3. Pakai Aplikasi Pendamping (Tapi Jangan Sampai Lo Kembali Digital)
Ada aplikasi kayak Goodbudget atau Mvelopes yang pake sistem amplop digital. Tapi inget: tujuannya bukan pake itu terus. Tujuannya adalah transisi ke cash. Gue saranin: tracking pake aplikasi selama 2 minggu pertama buat lo paham pola pengeluaran lo. Setelah itu, stop aplikasi dan pake amplop fisik.
4. Bikin “Kosong” Jadi Alarm
Aturannya simpel: kalau amplop kosong, ya udah. Nggak ada “ambil dari amplop lain” atau “pake kartu kredit dulu”. Pengecualian hanya untuk keadaan darurat yang benar-benar darurat—bukan darurat karena lo laper tengah malem.
5. Jangan Lupa Evaluasi Akhir Bulan
Kumpulin semua amplop (yang sisa dan yang kosong). Hitung berapa sisa totalnya. Kalau ada sisa banyak?
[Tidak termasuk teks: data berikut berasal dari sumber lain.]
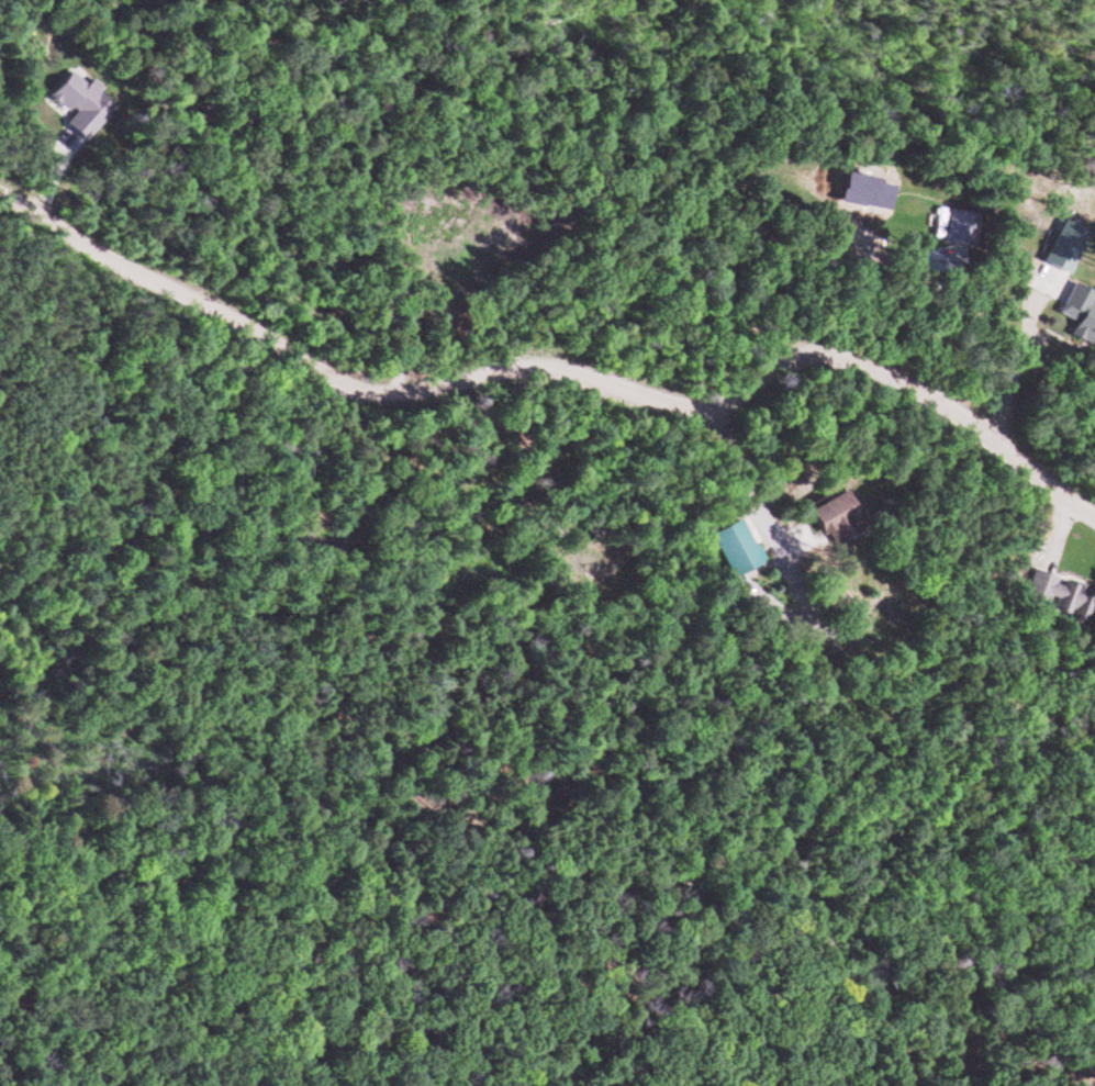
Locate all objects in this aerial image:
building: (68, 95)
road: (549, 370)
building: (1053, 595)

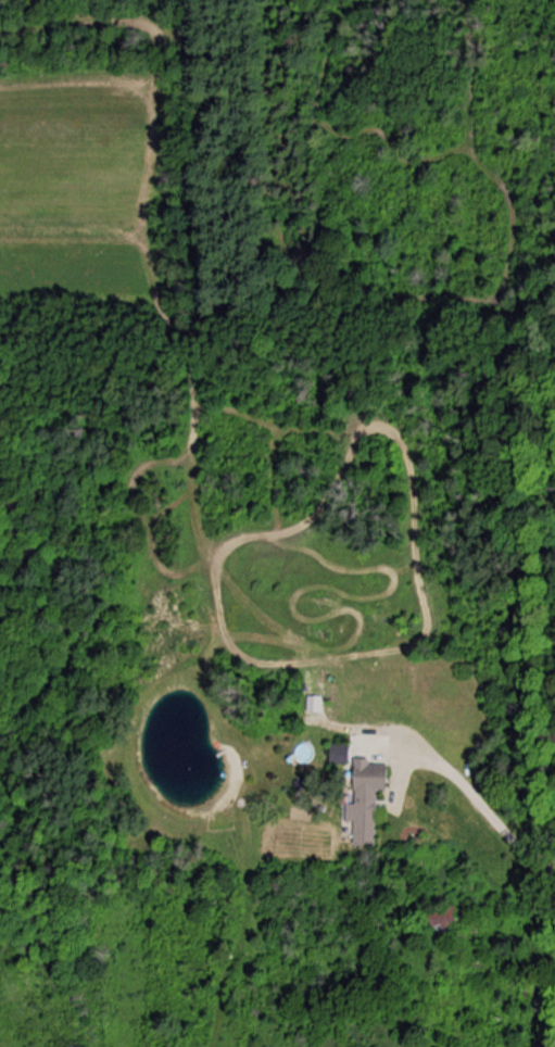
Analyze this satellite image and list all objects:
building: (358, 795)
building: (439, 923)

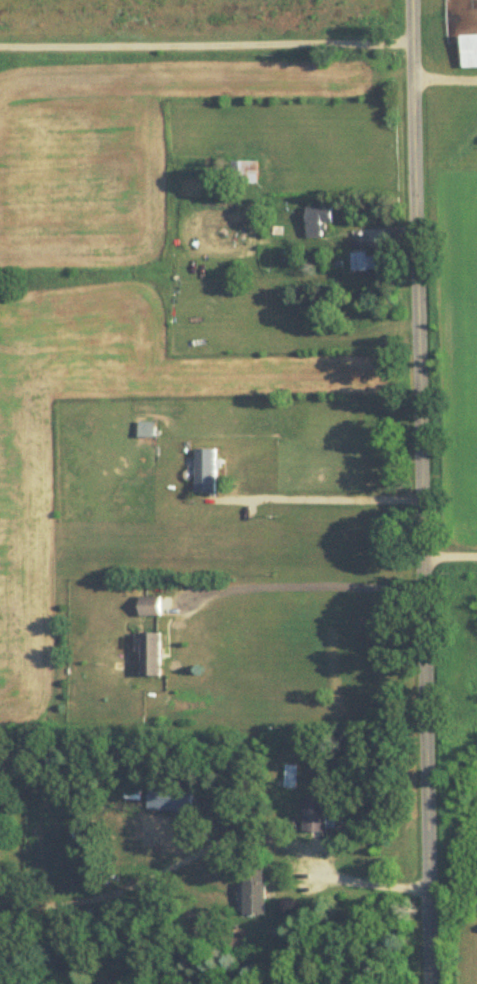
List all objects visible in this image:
road: (210, 43)
building: (469, 51)
road: (450, 79)
building: (243, 172)
building: (318, 221)
building: (363, 261)
building: (205, 470)
road: (424, 491)
road: (321, 498)
road: (451, 555)
road: (307, 586)
building: (152, 605)
building: (152, 653)
building: (289, 776)
building: (134, 791)
building: (170, 799)
building: (313, 814)
road: (327, 868)
building: (254, 891)

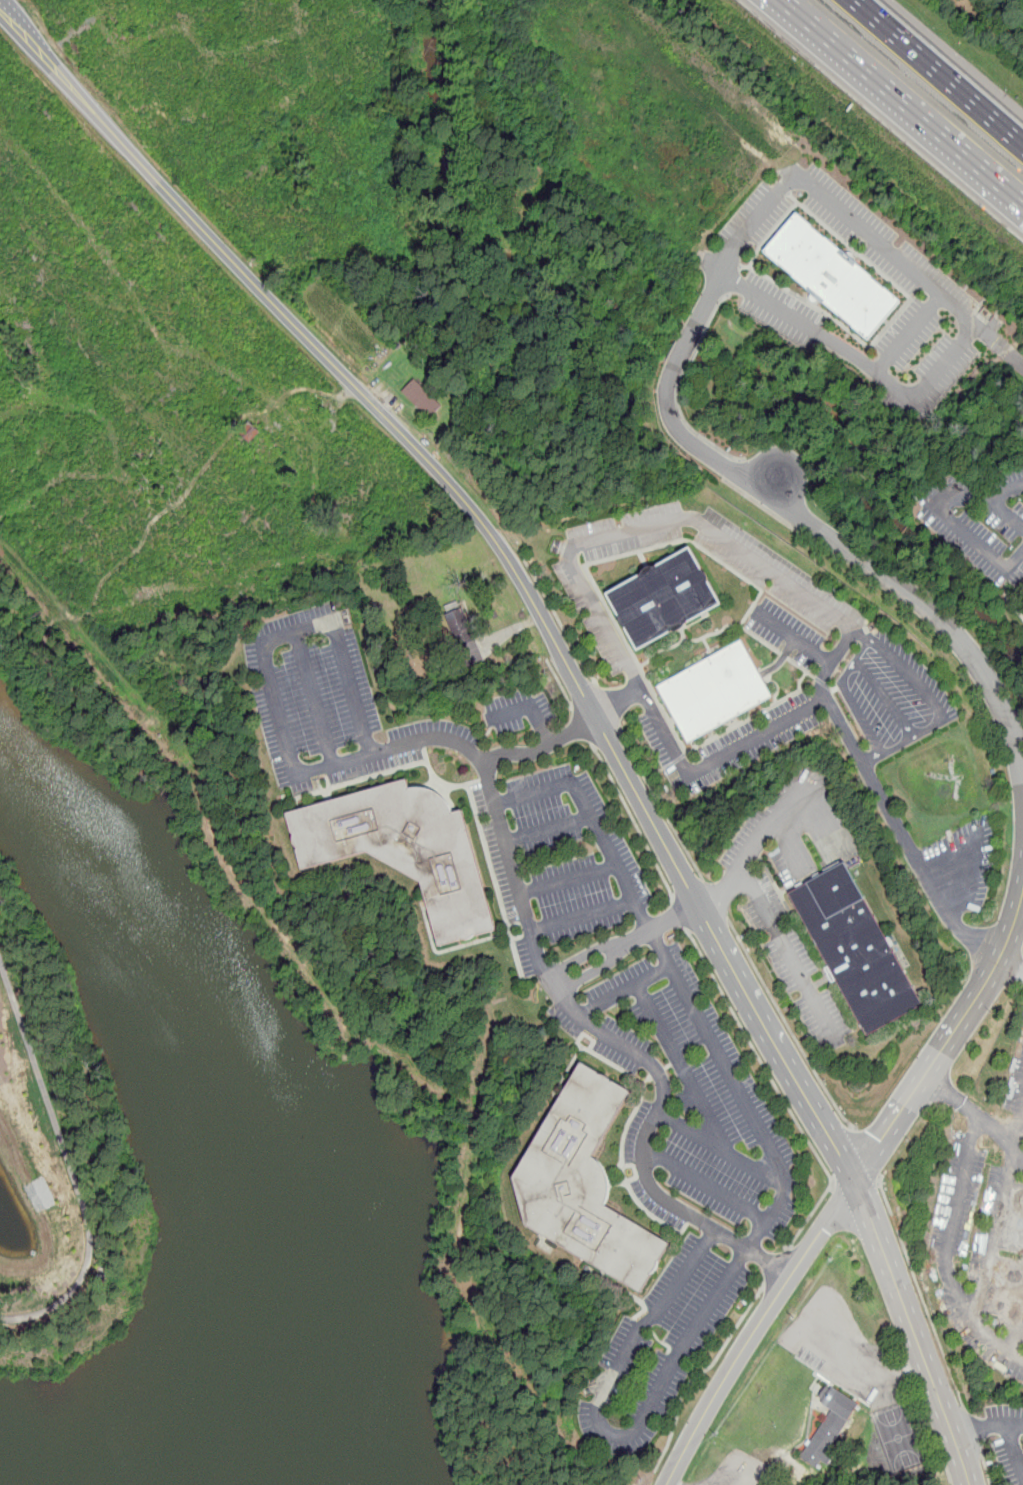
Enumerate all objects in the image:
road: (947, 63)
road: (908, 97)
building: (834, 276)
parking lot: (762, 293)
road: (709, 297)
road: (964, 316)
road: (909, 334)
road: (999, 346)
road: (686, 347)
building: (422, 398)
building: (250, 432)
road: (694, 446)
road: (1003, 508)
road: (944, 513)
parking lot: (979, 519)
road: (500, 547)
road: (747, 555)
parking lot: (784, 579)
building: (662, 597)
road: (925, 605)
road: (560, 622)
road: (792, 634)
road: (560, 684)
building: (714, 690)
parking lot: (893, 695)
road: (313, 698)
parking lot: (318, 701)
road: (609, 705)
road: (528, 706)
road: (873, 709)
parking lot: (520, 711)
road: (582, 726)
parking lot: (435, 736)
parking lot: (731, 743)
road: (541, 747)
road: (689, 775)
road: (660, 804)
road: (892, 812)
road: (499, 814)
road: (635, 822)
road: (546, 829)
road: (755, 848)
building: (403, 849)
road: (789, 850)
parking lot: (965, 859)
parking lot: (559, 860)
road: (566, 879)
road: (715, 899)
road: (681, 914)
road: (581, 915)
road: (626, 944)
building: (855, 948)
road: (789, 956)
road: (622, 989)
parking lot: (594, 1025)
road: (787, 1026)
road: (945, 1045)
road: (678, 1061)
road: (779, 1091)
parking lot: (709, 1098)
road: (1004, 1125)
road: (723, 1148)
road: (865, 1156)
road: (69, 1165)
parking lot: (643, 1168)
building: (583, 1184)
road: (706, 1185)
road: (781, 1197)
road: (998, 1205)
parking lot: (985, 1226)
road: (946, 1252)
road: (775, 1267)
road: (918, 1292)
road: (1016, 1323)
road: (755, 1332)
road: (917, 1336)
parking lot: (658, 1349)
parking lot: (845, 1351)
road: (858, 1366)
road: (701, 1374)
road: (987, 1424)
building: (830, 1426)
road: (973, 1430)
parking lot: (1008, 1439)
road: (1015, 1447)
road: (986, 1469)
road: (741, 1480)

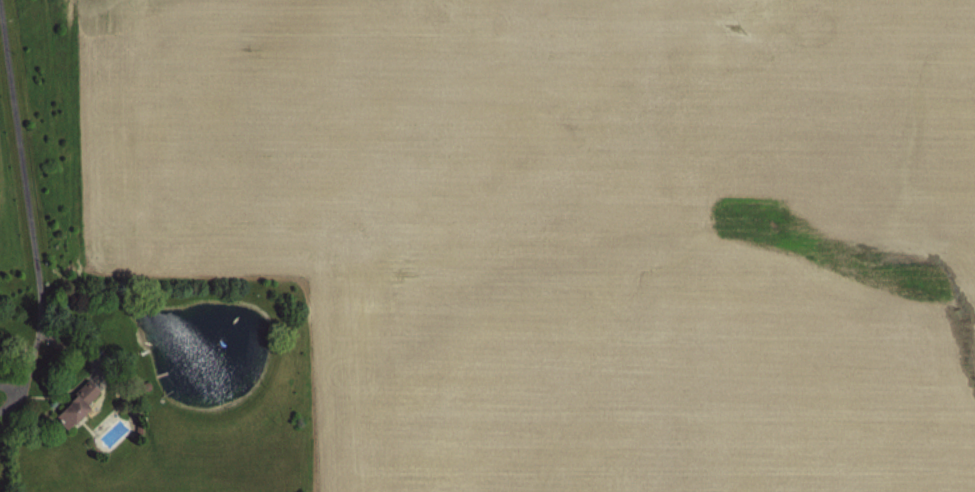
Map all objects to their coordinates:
road: (21, 212)
crop: (487, 246)
road: (11, 392)
building: (69, 405)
Ya pindahin ke amplop tabungan. Kalau ada yang selalu kosong pertengahan bulan? Artinya lo perlu naikin budget kategori itu atau nurunin ekspektasi.
Tapi… Apakah Cash Stuffing Bisa Dilakukan di Era Cashless?
Jujur aja: nggak semua bisa lo bayar pake tunai sekarang. Makan di mall? Bisa kok, banyak yang terima cash. Beli bensin? Bisa. Bayar kontrakan? Kalau via transfer, ya ribet.
Tapi bukan berarti cash stuffing gagal. Lo bisa adaptasi.
Misalnya kalau lo harus bayar listrik atau cicilan via transfer, ya itu lo tetap pake digital. Tapi alokasi budgetnya lo pisahin dari amplop fisik.
Menurut PayPal, lo bisa melakukan “cash stuffing online” dengan bikin virtual envelope di spreadsheet atau aplikasi budgeting. Digital wallet juga bisa diatur manual untuk tujuan yang sama . Kuncinya bukan di mediumnya. Tapi di mindset-nya.
“Pisahkan uang sebelum lo belanjakan, bukan setelahnya.”
Kesimpulan (Buat Lo yang Skip Ke Sini)
Intinya: Gen Z mulai tinggalkan investasi kripto bukan karena kripto jelek. Tapi karena mereka muak dengan kompleksitas, volatilitas, dan abstraksi uang digital.
Mereka balik ke cash stuffing—metode amplop jadul—bukan karena nostalgia. Tapi karena ini satu-satunya cara mereka bisa merasakan uang mereka lagi.
Bukan soal nggak percaya teknologi. Tapi soal percaya diri dengan kontrol.
Cash stuffing itu ribet. Lo harus ke ATM, narik tunai, beli amplop, tulis label, isi, dan jaga fisik amplopnya. Tapi justru ribet itulah yang bikin lo mikir dua kali sebelum beli barang nggak penting.
Generasi yang dulu gila kripto sekarang sibuk isi amplop. Ironis? Mungkin. Tapi mungkin juga ini yang namanya dewasa secara finansial.
Jadi kalau lo dulu rugi kripto dan sekarang lagi mikir “apa gue yang bodoh?” — jawabannya: nggak. Lo cuma belajar. Dan sekarang lo lagi belajar sesuatu yang baru.
Coba deh mulai dengan 3 amplop bulan depan.